Sejumlah perusahaan di Amerika Serikat (AS) ramai-ramai menerbitkan surat utang atau obligasi untuk menyelamatkan perusahaan dari dampak virus Corona (COVID-19). Bahkan, total utang yang dicetak sejumlah perusahaan dalam 2 bulan terakhir ini mencetak rekor sejarah.
Berdasarkan data Refinitiv yang dilansir dari CNN, Senin (27/4/2020), nilai obligasi yang diterbitkan oleh perusahaan-perusahaan di luar sektor keuangan mencapai US$ 425 miliar atau sekitar Rp 6.620 triliun (kurs Rp 15.500). Dari angka tersebut, lebih dari US$ 300 miliar atau sekitar Rp 4.673 triliun diterbitkan pada bulan Maret hingga 3 minggu pertama bulan April.
Nilai obligasi korporasi tingkat investasi yang dikeluarkan pada tahun 2020 sejauh ini oleh perusahaan di luar sektor keuangan adalah $ 425 miliar, menurut data dari Refinitiv.
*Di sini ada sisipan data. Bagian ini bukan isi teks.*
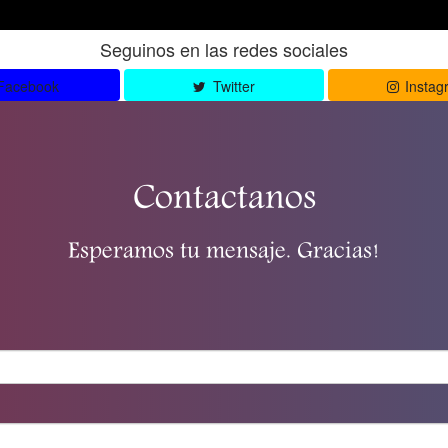
Seguinos en las redes sociales
Facebook
Twitter
Instag
Contactanos
Esperamos tu mensaje. Gracias!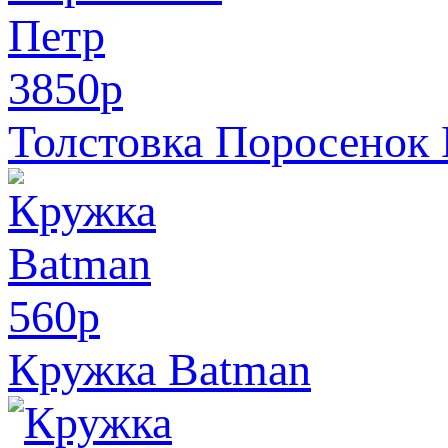
3850
p
Толстовка Поросенок
560
p
Кружка Batman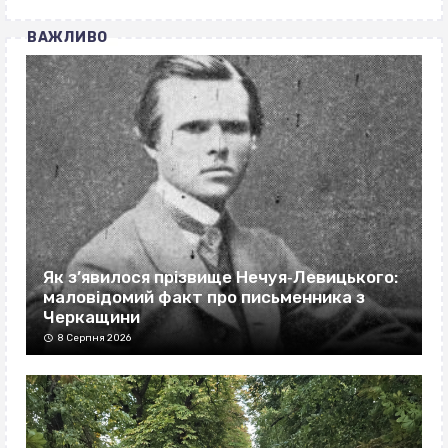
ВАЖЛИВО
Як з’явилося прізвище Нечуя‐Левицького:
маловідомий факт про письменника з
Черкащини
8 Серпня 2026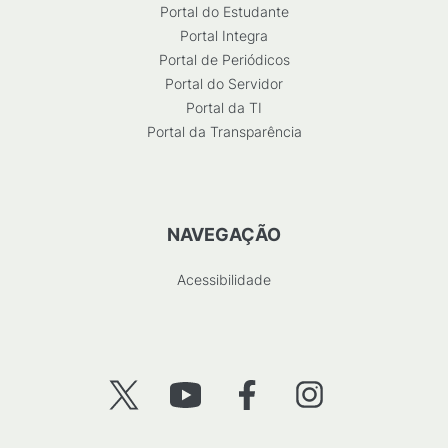
Portal do Estudante
Portal Integra
Portal de Periódicos
Portal do Servidor
Portal da TI
Portal da Transparência
NAVEGAÇÃO
Acessibilidade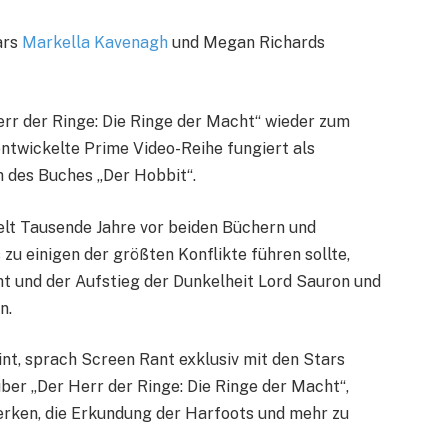
ars
Markella Kavenagh
und Megan Richards
Herr der Ringe: Die Ringe der Macht“ wieder zum
entwickelte Prime Video-Reihe fungiert als
h des Buches „Der Hobbit“.
ielt Tausende Jahre vor beiden Büchern und
 zu einigen der größten Konflikte führen sollte,
t und der Aufstieg der Dunkelheit Lord Sauron und
n.
nt, sprach Screen Rant exklusiv mit den Stars
er „Der Herr der Ringe: Die Ringe der Macht“,
Werken, die Erkundung der Harfoots und mehr zu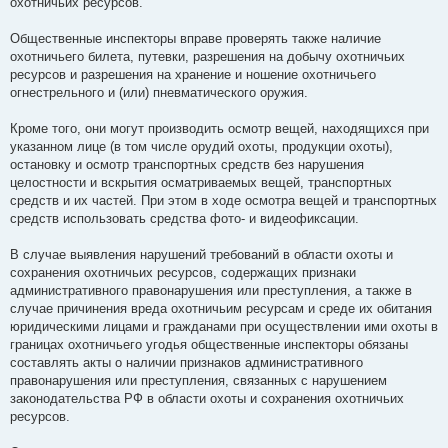
охотничьих ресурсов.
Общественные инспекторы вправе проверять также наличие
охотничьего билета, путевки, разрешения на добычу охотничьих
ресурсов и разрешения на хранение и ношение охотничьего
огнестрельного и (или) пневматического оружия.
Кроме того, они могут производить осмотр вещей, находящихся при
указанном лице (в том числе орудий охоты, продукции охоты),
остановку и осмотр транспортных средств без нарушения
целостности и вскрытия осматриваемых вещей, транспортных
средств и их частей. При этом в ходе осмотра вещей и транспортных
средств использовать средства фото- и видеофиксации.
В случае выявления нарушений требований в области охоты и
сохранения охотничьих ресурсов, содержащих признаки
административного правонарушения или преступления, а также в
случае причинения вреда охотничьим ресурсам и среде их обитания
юридическими лицами и гражданами при осуществлении ими охоты в
границах охотничьего угодья общественные инспекторы обязаны
составлять акты о наличии признаков административного
правонарушения или преступления, связанных с нарушением
законодательства РФ в области охоты и сохранения охотничьих
ресурсов.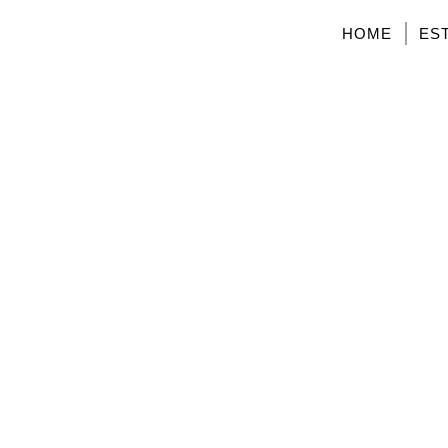
HOME
ES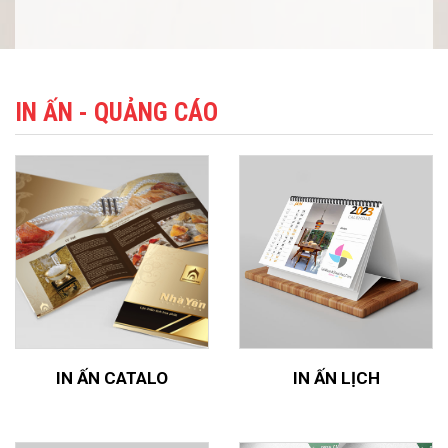
IN ẤN - QUẢNG CÁO
IN ẤN CATALO
IN ẤN LỊCH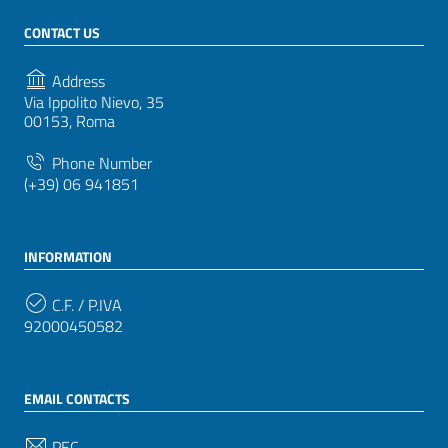
CONTACT US
Address
Via Ippolito Nievo, 35
00153, Roma
Phone Number
(+39) 06 941851
INFORMATION
C.F. / P.IVA
92000450582
EMAIL CONTACTS
PEC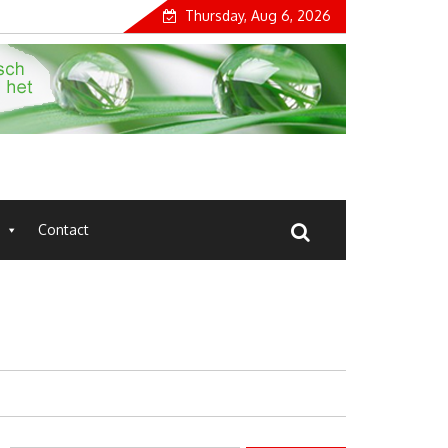
Thursday, Aug 6, 2026
Contact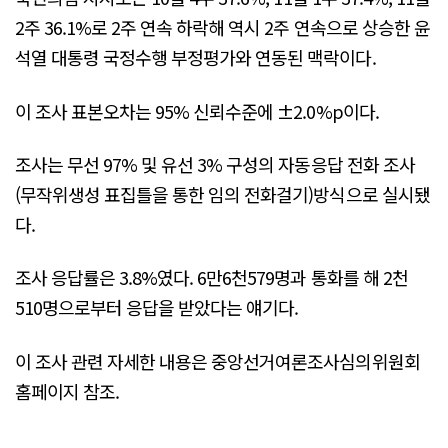
2주 36.1%로 2주 연속 하락해 역시 2주 연속으로 상승한 윤
석열 대통령 국정수행 부정평가와 연동된 맥락이다.
이 조사 표본오차는 95% 신뢰수준에 ±2.0%p이다.
조사는 무선 97% 및 유선 3% 구성의 자동응답 전화 조사
(무작위생성 표집틀을 통한 임의 전화걸기)방식으로 실시됐
다.
조사 응답률은 3.8%였다. 6만6천579명과 통화를 해 2천
510명으로부터 응답을 받았다는 얘기다.
이 조사 관련 자세한 내용은 중앙선거여론조사심의위원회
홈페이지 참조.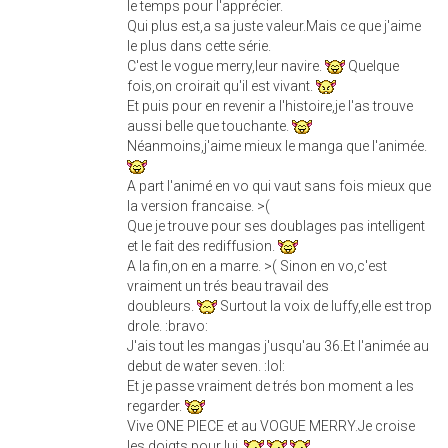
le temps pour l'apprécier.
Qui plus est,a sa juste valeur.Mais ce que j'aime
le plus dans cette série.
C'est le vogue merry,leur navire.
Quelque
fois,on croirait qu'il est vivant.
Et puis pour en revenir a l'histoire,je l'as trouve
aussi belle que touchante.
Néanmoins,j'aime mieux le manga que l'animée.
A part l'animé en vo qui vaut sans fois mieux que
la version francaise. >(
Que je trouve pour ses doublages pas intelligent
et le fait des rediffusion.
A la fin,on en a marre. >( Sinon en vo,c'est
vraiment un trés beau travail des
doubleurs.
Surtout la voix de luffy,elle est trop
drole. :bravo:
J'ais tout les mangas j'usqu'au 36.Et l'animée au
debut de water seven. :lol:
Et je passe vraiment de trés bon moment a les
regarder.
Vive ONE PIECE et au VOGUE MERRY.Je croise
les doigts pour lui.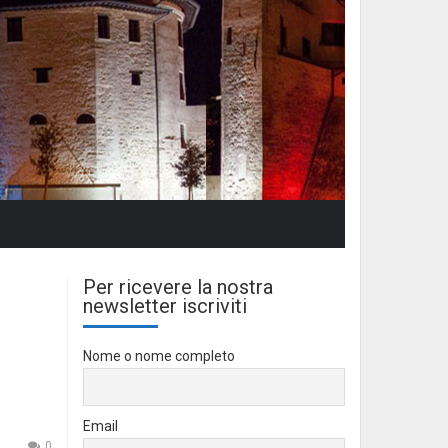
Per ricevere la nostra
newsletter iscriviti
Nome o nome completo
Email
0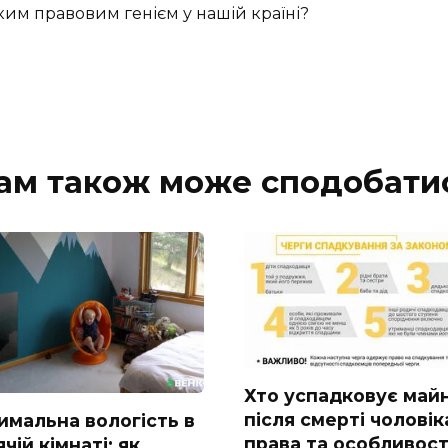
ким правовим генієм у нашій країні?
ам також може сподобати
Хто успадковує май
після смерті чоловік
имальна вологість в
права та особливост
чій кімнаті: як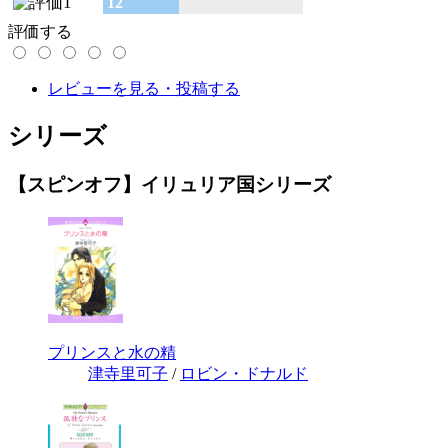
12
評価する
レビューを見る・投稿する
シリーズ
【スピンオフ】イリュリア国シリーズ
プリンスと水の精
津寺里可子
/
ロビン・ドナルド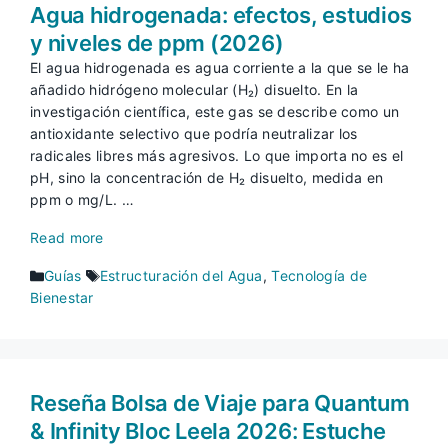
Agua hidrogenada: efectos, estudios
y niveles de ppm (2026)
El agua hidrogenada es agua corriente a la que se le ha
añadido hidrógeno molecular (H₂) disuelto. En la
investigación científica, este gas se describe como un
antioxidante selectivo que podría neutralizar los
radicales libres más agresivos. Lo que importa no es el
pH, sino la concentración de H₂ disuelto, medida en
ppm o mg/L. …
Read more
Categorías
Etiquetas
Guías
Estructuración del Agua
,
Tecnología de
Bienestar
Reseña Bolsa de Viaje para Quantum
& Infinity Bloc Leela 2026: Estuche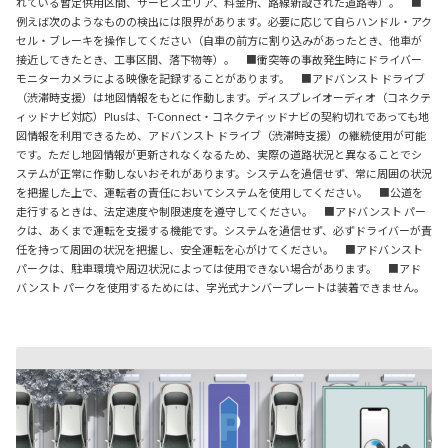
れている暫定供用区間、サービスエリア、料金所、路線新設された道路等）。 ■
例えば次のようなものの検出には限界があります。必要に応じて自らハンドル・アク
セル・ブレーキを操作してください（自車の前方に割り込みがあったとき、他車が
接近してきたとき、工事区間、落下物等）。 ■衝突等の事故発生時にドライバー
モニターカメラによる映像を記録することがあります。 ■アドバンスト ドライブ
（渋滞時支援）は地図情報をもとに作動します。ディスプレイオーディオ（コネクテ
ィッドナビ対応）Plusは、T-Connect・コネクティッドナビの契約切れであっても地
図情報を利用できるため、アドバンスト ドライブ（渋滞時支援）の継続使用が可能
です。ただし地図情報が更新されなくなるため、実際の道路状況と異なることでシ
ステムが正常に作動しないおそれがあります。システムを過信せず、常に周囲の状況
を把握した上で、運転者の責任においてシステムを使用してください。 ■公道を
走行するときは、法定速度や制限速度を遵守してください。 ■アドバンスト パー
クは、あくまで運転を支援する機能です。システムを過信せず、必ずドライバーが責
任を持って周囲の状況を把握し、安全運転を心がけてください。 ■アドバンスト
パークは、駐車環境や周辺状況によっては使用できない場合があります。 ■アド
バンスト パークを使用するためには、字光式ナンバープレートは装着できません。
Itu hampir dua kali lipat dari yang dikeluarkan setahun lalu saat ini. Lebih dari $ 300 miliar datang pada bulan Maret dan tiga minggu pertama bulan April saja - dua bulan terbesar untuk masalah obligasi korporasi.
SCROLL TO CONTINUE WITH CONTENT
Kemudian, lebih dari 50 perusahaan dilaporkan sudah mengakses batas kredit US$ 1 miliar dalam 2 bulan terakhir.
Lebih lanjut, menurut Debtwire, sejumlah perusahaan telah menarik uang tunai sebanyak US$ 220 miliar atau sekitar Rp 3.430 triliun melalui jalur kredit yang tersedia. Dari angka tersebut, US$ 52 miliar atau sekitar Rp 810 triliun merupakan kredit yang diambil oleh Boeing (BA), General Motors (GM), Ford (P) dan Fiat Chrysler (FCAU) saja.
Jalur-jalur memperoleh utang tersebut juga diambil oleh maskapai penerbangan, restoran, ritel, dan jaringan hotel untuk selamat dari penurunan pendapatan yang tajam. Tak hanya itu, Exxon Mobil (XOM) juga sudah menjual obligasinya senilai US$ 18 miliar atau sekitar Rp 280 triliun.
Kemudian, dua perusahaan yang tutup akibat Corona yakni General Electric (GE) dan Disney (DIS) masing-masing menjual menerbitkan obligasi dengan nilai hampir mencapai US$ 6 miliar atau sekitar Rp 93 triliun.
Associate Editor Debtwire Will Caiger-Smith mengatakan, fenomena utang ini hanya akan mempersulit perusahaan di masa mendatang. Pasalnya, pada saat pemulihan ekonomi berlangsung, para perusahaan harus memecah fokus pada pemegang saham, pegawai, dan juga pemberi utang.
"Jika sebuah perusahaan meminjam hanya untuk bertahan hidup melalui pandemi, pinjaman itu di masa depan akan mempengaruhi kemampuan mereka untuk berinvestasi dalam hal-hal lain," kata Will Caiger-Smith.
Simak Video "Rela Terlilit Utang Demi Pernikahan Impian"
[Gambas:Video 20detik]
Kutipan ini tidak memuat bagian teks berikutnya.